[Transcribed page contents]
####
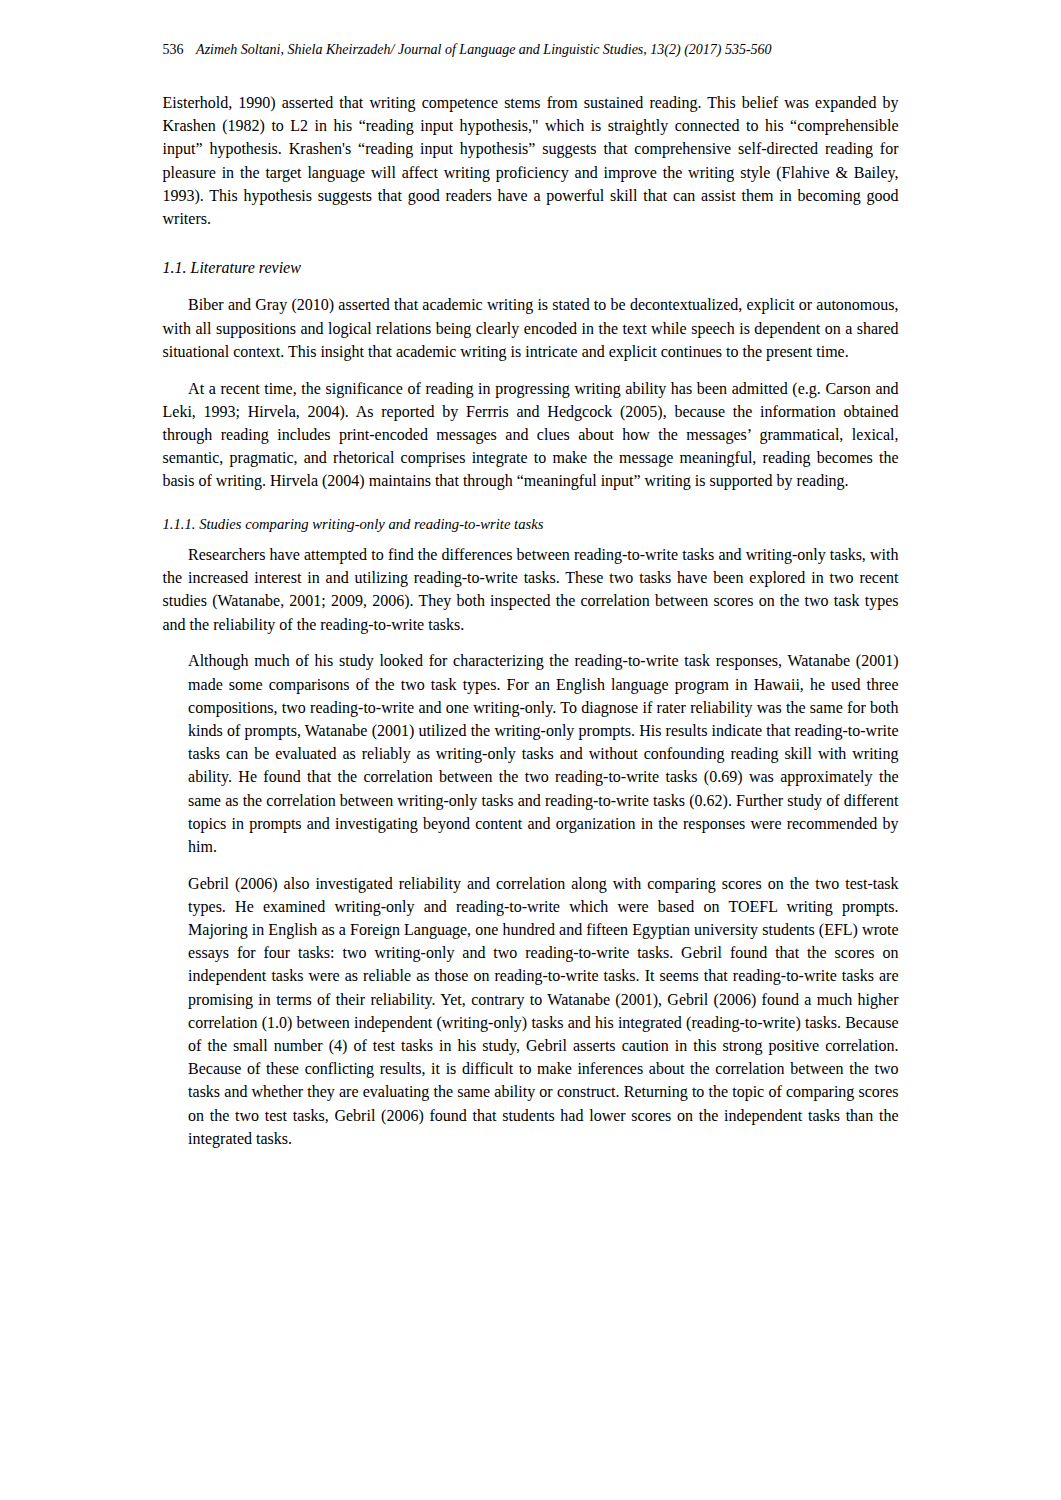536 Azimeh Soltani, Shiela Kheirzadeh/ Journal of Language and Linguistic Studies, 13(2) (2017) 535-560
Eisterhold, 1990) asserted that writing competence stems from sustained reading. This belief was expanded by Krashen (1982) to L2 in his “reading input hypothesis," which is straightly connected to his “comprehensible input” hypothesis. Krashen's “reading input hypothesis” suggests that comprehensive self-directed reading for pleasure in the target language will affect writing proficiency and improve the writing style (Flahive & Bailey, 1993). This hypothesis suggests that good readers have a powerful skill that can assist them in becoming good writers.
1.1. Literature review
Biber and Gray (2010) asserted that academic writing is stated to be decontextualized, explicit or autonomous, with all suppositions and logical relations being clearly encoded in the text while speech is dependent on a shared situational context. This insight that academic writing is intricate and explicit continues to the present time.
At a recent time, the significance of reading in progressing writing ability has been admitted (e.g. Carson and Leki, 1993; Hirvela, 2004). As reported by Ferrris and Hedgcock (2005), because the information obtained through reading includes print-encoded messages and clues about how the messages’ grammatical, lexical, semantic, pragmatic, and rhetorical comprises integrate to make the message meaningful, reading becomes the basis of writing. Hirvela (2004) maintains that through “meaningful input” writing is supported by reading.
1.1.1. Studies comparing writing-only and reading-to-write tasks
Researchers have attempted to find the differences between reading-to-write tasks and writing-only tasks, with the increased interest in and utilizing reading-to-write tasks. These two tasks have been explored in two recent studies (Watanabe, 2001; 2009, 2006). They both inspected the correlation between scores on the two task types and the reliability of the reading-to-write tasks.
Although much of his study looked for characterizing the reading-to-write task responses, Watanabe (2001) made some comparisons of the two task types. For an English language program in Hawaii, he used three compositions, two reading-to-write and one writing-only. To diagnose if rater reliability was the same for both kinds of prompts, Watanabe (2001) utilized the writing-only prompts. His results indicate that reading-to-write tasks can be evaluated as reliably as writing-only tasks and without confounding reading skill with writing ability. He found that the correlation between the two reading-to-write tasks (0.69) was approximately the same as the correlation between writing-only tasks and reading-to-write tasks (0.62). Further study of different topics in prompts and investigating beyond content and organization in the responses were recommended by him.
Gebril (2006) also investigated reliability and correlation along with comparing scores on the two test-task types. He examined writing-only and reading-to-write which were based on TOEFL writing prompts. Majoring in English as a Foreign Language, one hundred and fifteen Egyptian university students (EFL) wrote essays for four tasks: two writing-only and two reading-to-write tasks. Gebril found that the scores on independent tasks were as reliable as those on reading-to-write tasks. It seems that reading-to-write tasks are promising in terms of their reliability. Yet, contrary to Watanabe (2001), Gebril (2006) found a much higher correlation (1.0) between independent (writing-only) tasks and his integrated (reading-to-write) tasks. Because of the small number (4) of test tasks in his study, Gebril asserts caution in this strong positive correlation. Because of these conflicting results, it is difficult to make inferences about the correlation between the two tasks and whether they are evaluating the same ability or construct. Returning to the topic of comparing scores on the two test tasks, Gebril (2006) found that students had lower scores on the independent tasks than the integrated tasks.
####
YOUR TASK: Whenever a line in the entries holds the word "have", copy that line.

REPLY TO THE EXERCISE:
Eisterhold, 1990) asserted that writing competence stems from sustained reading. This belief was expanded by Krashen (1982) to L2 in his “reading input hypothesis," which is straightly connected to his “comprehensible input” hypothesis. Krashen's “reading input hypothesis” suggests that comprehensive self-directed reading for pleasure in the target language will affect writing proficiency and improve the writing style (Flahive & Bailey, 1993). This hypothesis suggests that good readers have a powerful skill that can assist them in becoming good writers.
Researchers have attempted to find the differences between reading-to-write tasks and writing-only tasks, with the increased interest in and utilizing reading-to-write tasks. These two tasks have been explored in two recent studies (Watanabe, 2001; 2009, 2006). They both inspected the correlation between scores on the two task types and the reliability of the reading-to-write tasks.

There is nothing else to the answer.